How many words. How many pages.

In that moment, the invitation to think, to feel, to wrestle with something real collapses into a set of measurements. Not a conversation. Not discovery. Just requirements. Every. Damn. Time.

Discovery through writing has never been about word counts. It has never been about minimum or maximum lengths. Hell, it is not even about grammar, syntax, or the cleanest turn of a phrase. Writing is the practice of staying. Writing is remaining in the chair while the world keeps spinning, choosing to study whatever the last swirl left behind. No prescribed number of words will ever manufacture meaning in a soul unwilling to face what hurts long enough to understand it.

Writing is salt in the wound. It burns. It draws out what has been hiding. The good. The bad. The unspeakable. It makes the environment less friendly for the slow rot of memory and the quiet infection of trauma. The work is to sift through the mess and keep asking the questions that insist on being asked. What happened? How did it unfold? Where did it mark the body, the heart, the mind? Who stood inside that moment, and how might I be slowly forming because of it.

The work is not pretty. The work is excavation. Writing is digging through memory, through failure, through rage, through grief, and asking questions that do not care about comfort nor wish to answer the question of  who left the scar or cut the bone.

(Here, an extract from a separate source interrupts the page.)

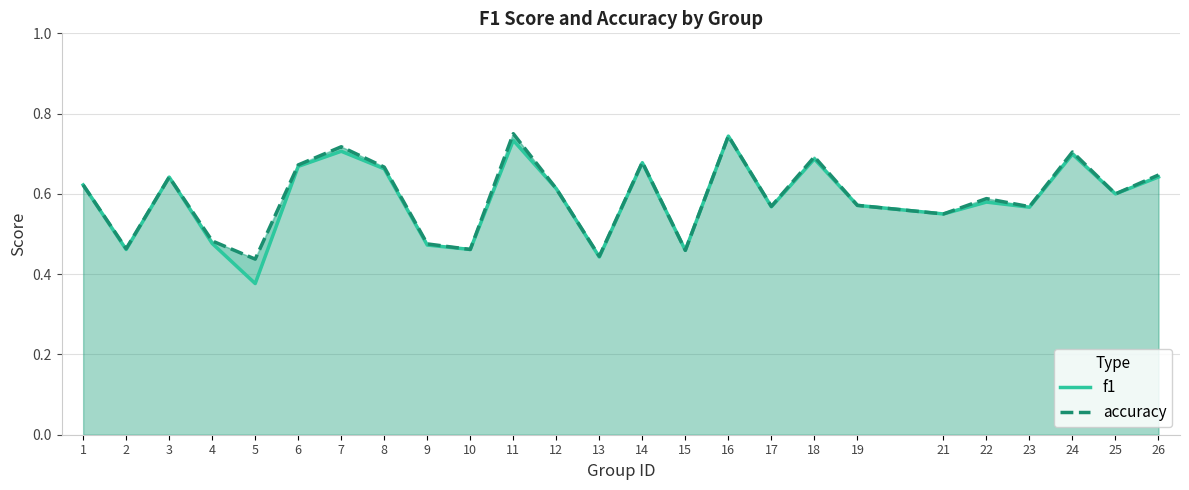

How many interior local peaks does the accuracy series have?

8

Sometimes the words slam the door on repetition. Sometimes repetition of the same word is the only victory. A thin, trembling layer of a word laid across chaos to create order just long enough to hear a whisper calling from underneath the shit. No healing. No closure. Just enough clarity to understand a moment or a thousand without continuing to lie it is all going to be okay.

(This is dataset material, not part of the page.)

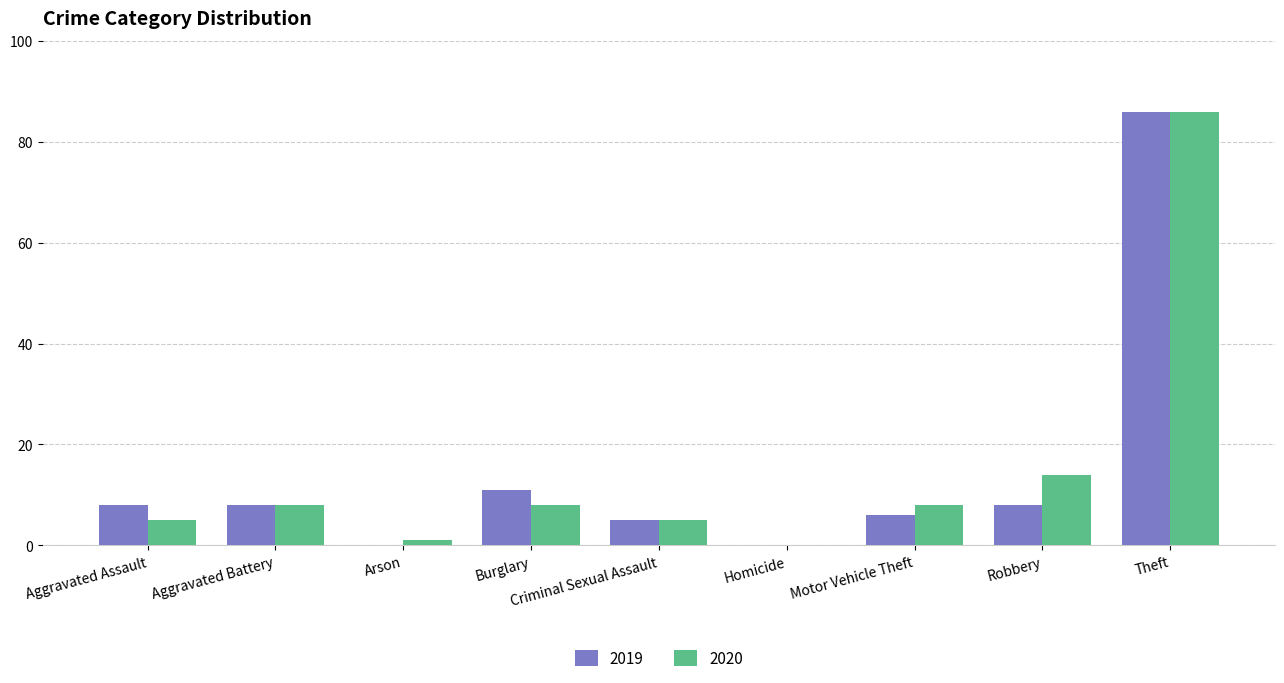

The 2019 series shows 8 at Aggravated Assault. True or false?

True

Sometimes the words keeps the moment from returning. Sometimes the words reveal that the moment will return again and again. But sometimes this means 200 words on the back of scratch paper, other times it means two years of journaling daily. Pages cannot measure that. Word counts cannot measure that. This is not the filling of space. This is the uncovering of something quieter, something that only surfaces when a I stay long enough for the truth to step forward.

And the part my students never could stomach and took me years to learn. The words and the story will not fix the past, repair the fracture, or reconcile anything that has been lost. The story simply refuses to look away like some fucked up carnival mirror bearing witness to the pain just to know it happened. There is a violence in that kind of honesty. A necessary violence. A ripping away of the polite fabric that keeps everyone smiling while they bleed out of sight. Writing does not draw the curtain, rather it pulls it down and throws it on the floor and forces the scene to stand there naked in the dark. And write enough, and a candle may be lit to see there needs to be more work done!  Because the page keeps its own ledger. The page knows when it is lied to. The page knows when the writer flinched and pulled back and dressed the truth up to make it digestible. The page waits. The page holds the line until the writer returns with something real enough to remove the fig leaves and know this is holy ground.

And so, Liam, I cannot tell you how many words it will require. I can tell you that if you do not write the alternative is rot. The alternative is silence, and silence is where the worst lies grow strong. Writing is the refusal to feed them. That is the assignment. That is the cost. That is the only way any of it matters.

But, let’s start with 500 words. Daily. Prompt in hand. And try to make a connection after every month and theme. Sound good?